Although we were born on the exact same day and year, we are very different people. We both came from homes that were broken for various and different reasons, so our experiences and views of marriage were vastly different. For Charlene’s family, birthdays were celebrated with a lot of fanfare. There was a party, cake, ice cream, and lots of presents.

Allan’s family had a whole different perspective. Because his parents separated when he was young there wasn’t much emphasis on family milestones. He received only a phone call and maybe a card from his dad. Although the love was there, it was expressed differently.

These types of different experiences and expectations can lead to barriers in a relationship. To overcome these barriers, Allan has learned to give Charlene birthday presents and Charlene has taught Allan about the value of chocolate cake (or anything chocolate).

Throughout our 17 years of marriage, we both have had to remove barriers and build bridges to oneness. But how do you do that in today’s busy life? We all have work, church commitments, children and all their activities. When and how do you make time for God and your spouse? It has been said that people make time for what is important to them; however, the urgent sometimes gets in the way.

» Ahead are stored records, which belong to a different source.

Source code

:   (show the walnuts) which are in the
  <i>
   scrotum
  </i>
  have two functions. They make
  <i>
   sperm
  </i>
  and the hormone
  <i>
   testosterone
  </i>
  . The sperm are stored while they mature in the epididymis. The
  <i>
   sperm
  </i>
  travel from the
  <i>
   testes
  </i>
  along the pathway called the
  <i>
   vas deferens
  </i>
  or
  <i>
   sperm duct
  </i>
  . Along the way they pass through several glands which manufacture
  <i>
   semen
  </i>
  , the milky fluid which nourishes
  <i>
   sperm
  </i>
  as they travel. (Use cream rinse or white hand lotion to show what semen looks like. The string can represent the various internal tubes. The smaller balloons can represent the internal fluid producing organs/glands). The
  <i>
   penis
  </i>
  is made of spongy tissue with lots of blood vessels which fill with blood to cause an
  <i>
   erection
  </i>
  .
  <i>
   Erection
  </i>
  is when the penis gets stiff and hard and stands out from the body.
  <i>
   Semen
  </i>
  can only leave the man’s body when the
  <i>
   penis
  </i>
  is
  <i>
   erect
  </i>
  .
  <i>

Here are some common barriers to oneness that couples experience:

Barriers to Oneness:

  • Concentrating on your spouse’s weaknesses. In most marriages one spouse’s weaknesses are the other’s strengths and vice versa.
  • Putting children, hobbies and work before each other and God. Proverbs 14:12 reminds us that our own ways and pursuits may seem logical and practical but they may not be God’s ways for us.
  • Wherever there’s a barrier, there’s an opportunity to build a bridge

Bridges to Oneness:

  • Embrace your differences and know God made you the way you are for a reason: Remember you were both made in God’s image (Gen 1:27) and because “we [each] are God’s workmanship” (Eph 2:10 NIV), we should treat each other as a gift from God.
  • Prioritize your time with God through dedicated prayer/quiet time and with your spouse through regular date nights: As we are told in Matthew 6:21, “Where ever your treasure is, there the desires of your heart will also be.” We must treasure our relationship with God and our spouses.

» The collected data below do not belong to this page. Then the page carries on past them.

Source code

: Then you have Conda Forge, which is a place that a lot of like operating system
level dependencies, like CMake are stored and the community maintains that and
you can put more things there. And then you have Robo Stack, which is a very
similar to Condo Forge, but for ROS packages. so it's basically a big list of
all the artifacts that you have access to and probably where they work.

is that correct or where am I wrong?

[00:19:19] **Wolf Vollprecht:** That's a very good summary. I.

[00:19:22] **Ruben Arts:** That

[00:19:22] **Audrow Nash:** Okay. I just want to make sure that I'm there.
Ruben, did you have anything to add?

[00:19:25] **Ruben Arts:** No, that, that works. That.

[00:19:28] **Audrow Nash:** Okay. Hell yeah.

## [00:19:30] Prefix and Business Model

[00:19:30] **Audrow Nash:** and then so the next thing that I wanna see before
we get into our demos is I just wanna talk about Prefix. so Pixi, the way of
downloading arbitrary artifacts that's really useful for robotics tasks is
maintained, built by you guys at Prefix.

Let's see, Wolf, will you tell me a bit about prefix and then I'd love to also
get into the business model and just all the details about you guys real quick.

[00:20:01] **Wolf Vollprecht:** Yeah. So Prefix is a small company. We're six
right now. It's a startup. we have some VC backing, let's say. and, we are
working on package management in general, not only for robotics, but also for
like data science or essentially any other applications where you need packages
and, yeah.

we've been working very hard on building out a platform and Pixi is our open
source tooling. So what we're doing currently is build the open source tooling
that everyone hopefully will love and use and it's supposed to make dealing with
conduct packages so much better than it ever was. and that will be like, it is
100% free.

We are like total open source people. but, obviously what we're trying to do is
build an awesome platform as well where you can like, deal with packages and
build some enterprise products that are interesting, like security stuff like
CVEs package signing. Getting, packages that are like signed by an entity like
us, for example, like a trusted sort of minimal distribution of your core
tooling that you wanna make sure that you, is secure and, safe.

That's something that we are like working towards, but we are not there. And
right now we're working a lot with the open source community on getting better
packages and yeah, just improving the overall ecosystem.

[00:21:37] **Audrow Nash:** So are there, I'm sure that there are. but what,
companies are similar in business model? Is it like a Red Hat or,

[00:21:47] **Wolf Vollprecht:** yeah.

In our relationship, Allan is very diplomatic and analytical, while Charlene is more emotional and feeling-driven. To build a bridge for our differences Allan has chosen to be more spontaneous, and Charlene has learned to step back momentarily before jumping headfirst into things. It is not always easy to make these adjustments, but it is vital to the long-term success of the marriage.

The bridge builder we use to prioritize our time together is to schedule regular date times. This has proven to keep the excitement and closeness in our relationship. Since we both have varied schedules, we look at our schedules weekly to set up a time that works best. We might have a lunch date one week, dinner another, and play nine holes of golf the next. Our time focused on each other is precious and productive, no matter when it is.

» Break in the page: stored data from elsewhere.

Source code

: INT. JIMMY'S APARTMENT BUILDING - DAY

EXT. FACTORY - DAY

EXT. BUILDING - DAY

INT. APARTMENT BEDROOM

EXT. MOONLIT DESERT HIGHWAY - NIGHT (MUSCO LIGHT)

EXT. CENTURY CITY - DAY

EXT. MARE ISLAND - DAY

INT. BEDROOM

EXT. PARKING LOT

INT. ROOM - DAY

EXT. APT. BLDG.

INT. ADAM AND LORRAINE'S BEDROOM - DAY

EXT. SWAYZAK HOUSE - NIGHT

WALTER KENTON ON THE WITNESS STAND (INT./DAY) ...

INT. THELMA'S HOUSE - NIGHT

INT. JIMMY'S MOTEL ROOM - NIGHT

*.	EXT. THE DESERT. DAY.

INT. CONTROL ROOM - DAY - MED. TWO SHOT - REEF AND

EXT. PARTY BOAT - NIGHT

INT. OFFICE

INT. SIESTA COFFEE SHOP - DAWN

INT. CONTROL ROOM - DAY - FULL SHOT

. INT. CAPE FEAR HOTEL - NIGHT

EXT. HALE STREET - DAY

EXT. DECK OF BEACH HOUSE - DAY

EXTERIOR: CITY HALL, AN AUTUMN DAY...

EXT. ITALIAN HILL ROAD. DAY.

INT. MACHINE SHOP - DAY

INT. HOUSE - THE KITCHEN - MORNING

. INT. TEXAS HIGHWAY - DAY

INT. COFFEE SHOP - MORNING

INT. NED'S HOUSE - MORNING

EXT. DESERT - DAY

Another great tool we’ve found to break down barriers and build bridges in our marriage relationship is found in the principles Gary Chapman presents in “The Five Love Languages.” We’ve learned that each of us communicates love in one of five unique ways. Knowing how we show love, and how our spouse expects us to show love, can keep our “love tank” full. Allan’s primary love language is “words of affirmation” and Charlene’s is “acts of service.” One simple way Allan shows love for Charlene is by vacuuming the house. Charlene sends Allan encouraging emails, notes or a text message to let him know he is important.

God’s word commissions us as a married couple to become as one. By choosing to build bridges instead of barriers, we can all create relationships that are more joy-filled and productive. With God as the uniting link in our marriage relationships, no barrier can block our success.